Creo que tengo el 2n222 invertido....


----------



## El Comy (Nov 20, 2020)

Hola, les cuento que invertí el 2n2222 y puenteando el zener tengo el tan anhelado retardo, sin puentear el zaner nos se excitaba el relé.


----------



## switchxxi (Nov 20, 2020)

Hay que tener cuidado con el transistor cuando se usa de esa manera ya que la corriente en la base puede llegar a ser tan pequeña que el transistor no quede bien saturado y caliente. De ahí que cuando sacas el zener el relé comienza a funcionar.

En ese caso es mejor bajar la resistencia que carga el capacitor para que aumente la corriente de base y el transistor se sature mejor. Aunque esto hará que el tiempo disminuya por lo que habría que jugar con los valores. Incluso colocar otro transistor formando un darlington.

Un truco para no usar el zener + led es usar la unión base emisor conectada en inversa. Eso equivaldría a un zener de aprox 6-9v dependiendo del transistor (6v aprox según el datasheet del 2n2222).

¿ Recuerdas como funcionaba el lavarropas cuando lo hacia de forma correcta ? Osea, ¿ aproximadamente cuanto tiempo giraba para un lado y cuanto para el otro ?


----------



## analogico (Nov 20, 2020)

cuantos segundos funciona el 555?

.03hz son como 33 segundos

parece que esta funcionando demasiado rápido


----------



## diegomj1973 (Nov 20, 2020)

El Comy dijo:


> Hola, les cuento que invertí el 2n2222 y puenteando el zener tengo el tan anhelado retardo, sin puentear el zaner nos se excitaba el relé.



Me alegro enormemente que hayas obtenido lo que buscabas. Con algo simple y concreto has resuelto tu problema. De eso se trata, sin darle tantas vueltas al problema.

Que les sea de mucha ayuda allí.

Abrazos desde lo más profundo de mi alma


----------



## El Comy (Nov 21, 2020)

El Comy dijo:


> Un truco para no usar el zener + led es usar la unión base emisor conectada en inversa. Eso equivaldría a un zener de aprox 6-9v dependiendo del transistor (6v aprox según el datasheet del 2n2222).


Esto sería la Base a maza y el emisor al filtro 1000 uf y la res 4k7?


----------



## switchxxi (Nov 21, 2020)

Que seria mas o menos el circuito que estas armando si es que no entendí mal el hilo. En este caso Q1 actúa como zener cuyo valor depende del transistor usado variando, este valor, normalmente entre 5v y 9v aproximadamente.

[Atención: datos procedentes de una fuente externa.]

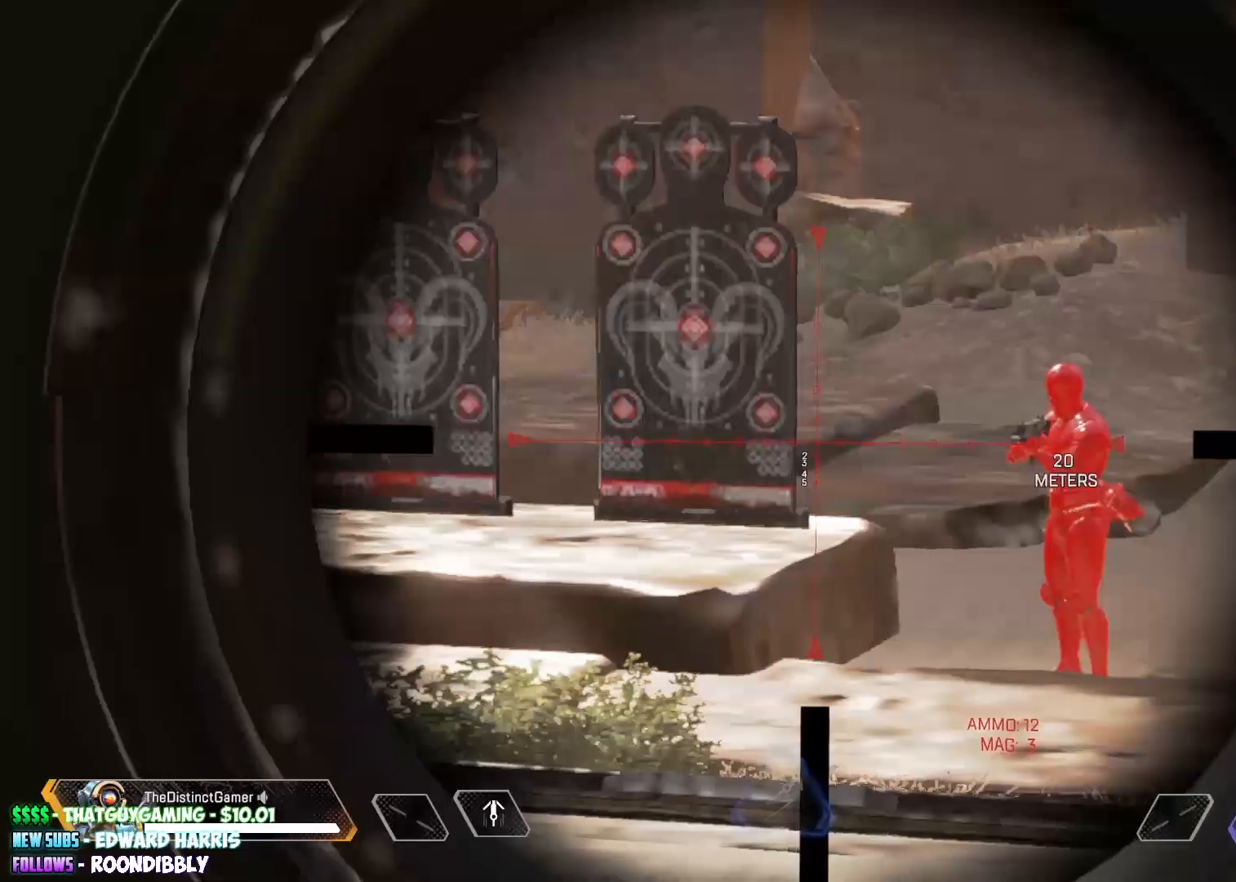
{"buttons": ["L2"], "left_stick": "center", "right_stick": "left", "events": [[17, "left_stick", "down"], [33, "right_stick", "left"], [67, "left_stick", "down-left"], [167, "right_stick", "right"], [183, "left_stick", "center"], [350, "right_stick", "left"]]}
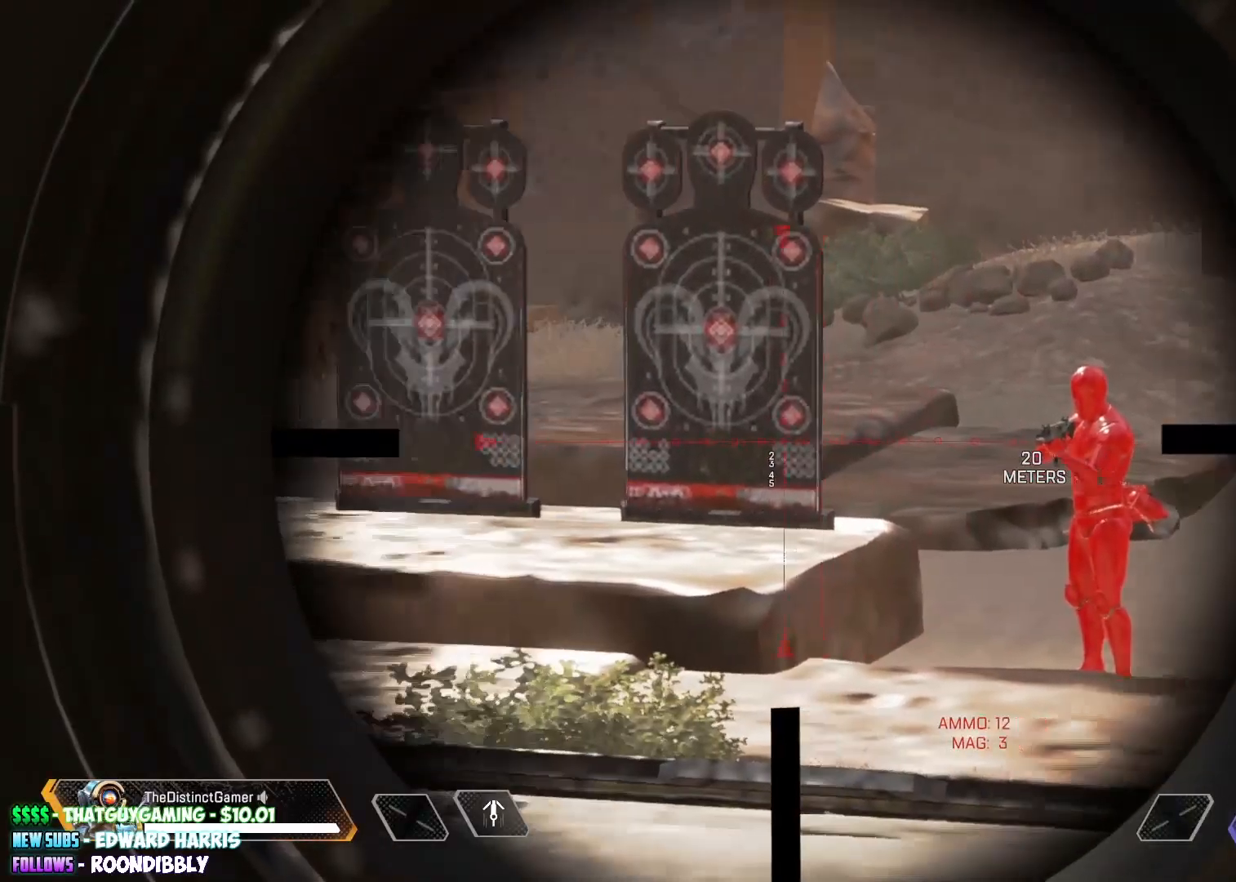
{"buttons": ["L2"], "left_stick": "center", "right_stick": "right", "events": [[150, "right_stick", "right"]]}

Hay que tener cuidado al seleccionar R2 que seria la resistencia de carga del capacitor ya que si es muy alta va a limitar la corriente que maneja la base del transistor que activa el Relé. Para evitar eso se puede usar la configuración darlington que se activa a muchísima menos corriente y, en tu caso, aumentaría un poco mas el retardo ya que el transistor empezaría a conducir a 1.2v en vez de a 0,6v si se usara un solo transistor.

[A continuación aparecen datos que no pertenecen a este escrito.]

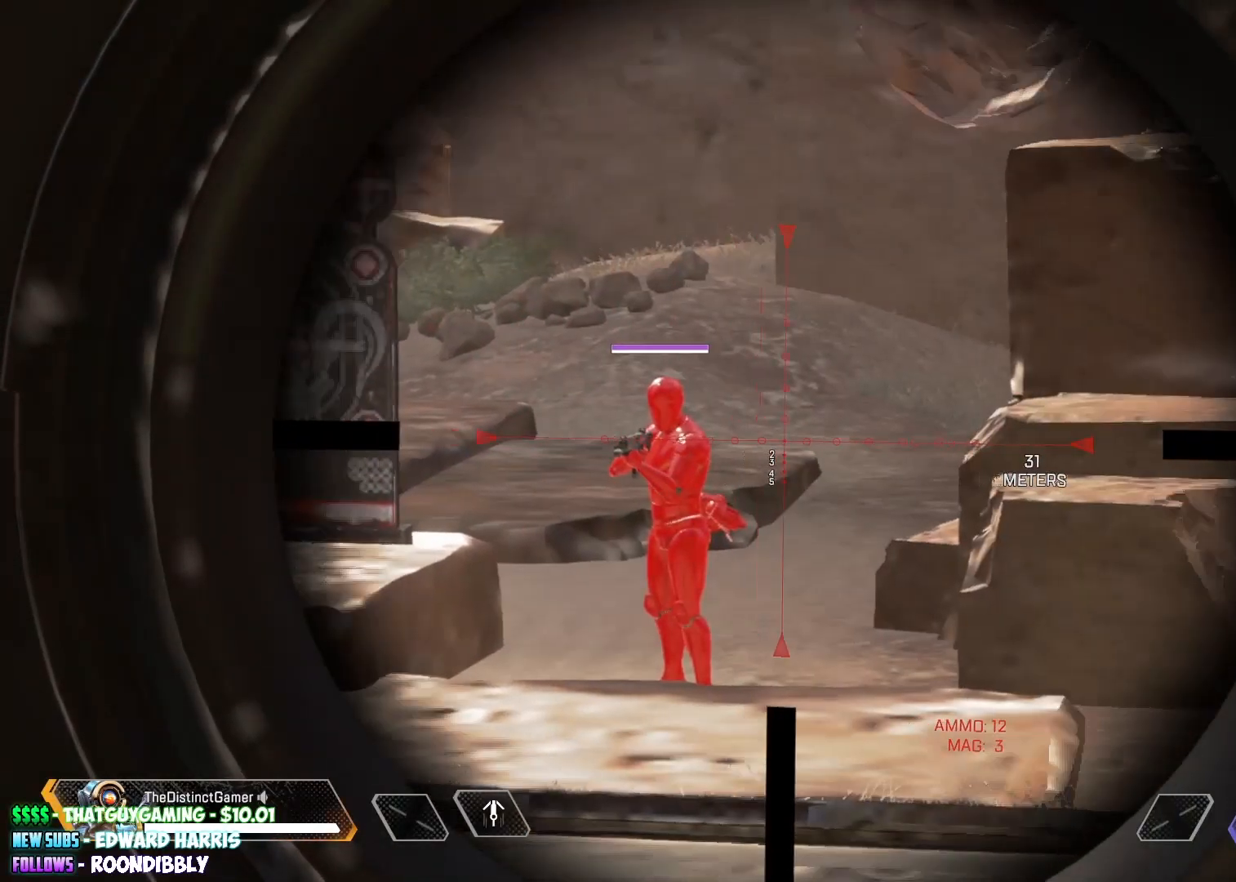
{"buttons": ["L2"], "left_stick": "center", "right_stick": "left", "events": [[100, "right_stick", "left"]]}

El único problema que puedo verle es que el capacitor tardara en descargarse por lo que la segunda vez que haga la temporización puede no haberse descargado del todo. Yo reemplazaría R1 y en vez de eso colocaría el transistor Q4 quedando como en la imagen pero sin R1.

Desde luego que si la temporización es muy larga no haga falta y con solo R1 baste.

Igual, mi pregunta de curioso, sigue abierta: Cuando andaba bien ¿ El lavarropas giraba unos segundos para un lado y unos segundos para el otro o era unos minutos para un lado y unos minutos para el otro ?


----------



## Kawacuba (Nov 21, 2020)

switchxxi dijo:


> Igual, mi pregunta de curioso, sigue abierta: Cuando andaba bien ¿ El lavarropas giraba unos segundos para un lado y unos segundos para el otro o era unos minutos para un lado y unos minutos para el otro ?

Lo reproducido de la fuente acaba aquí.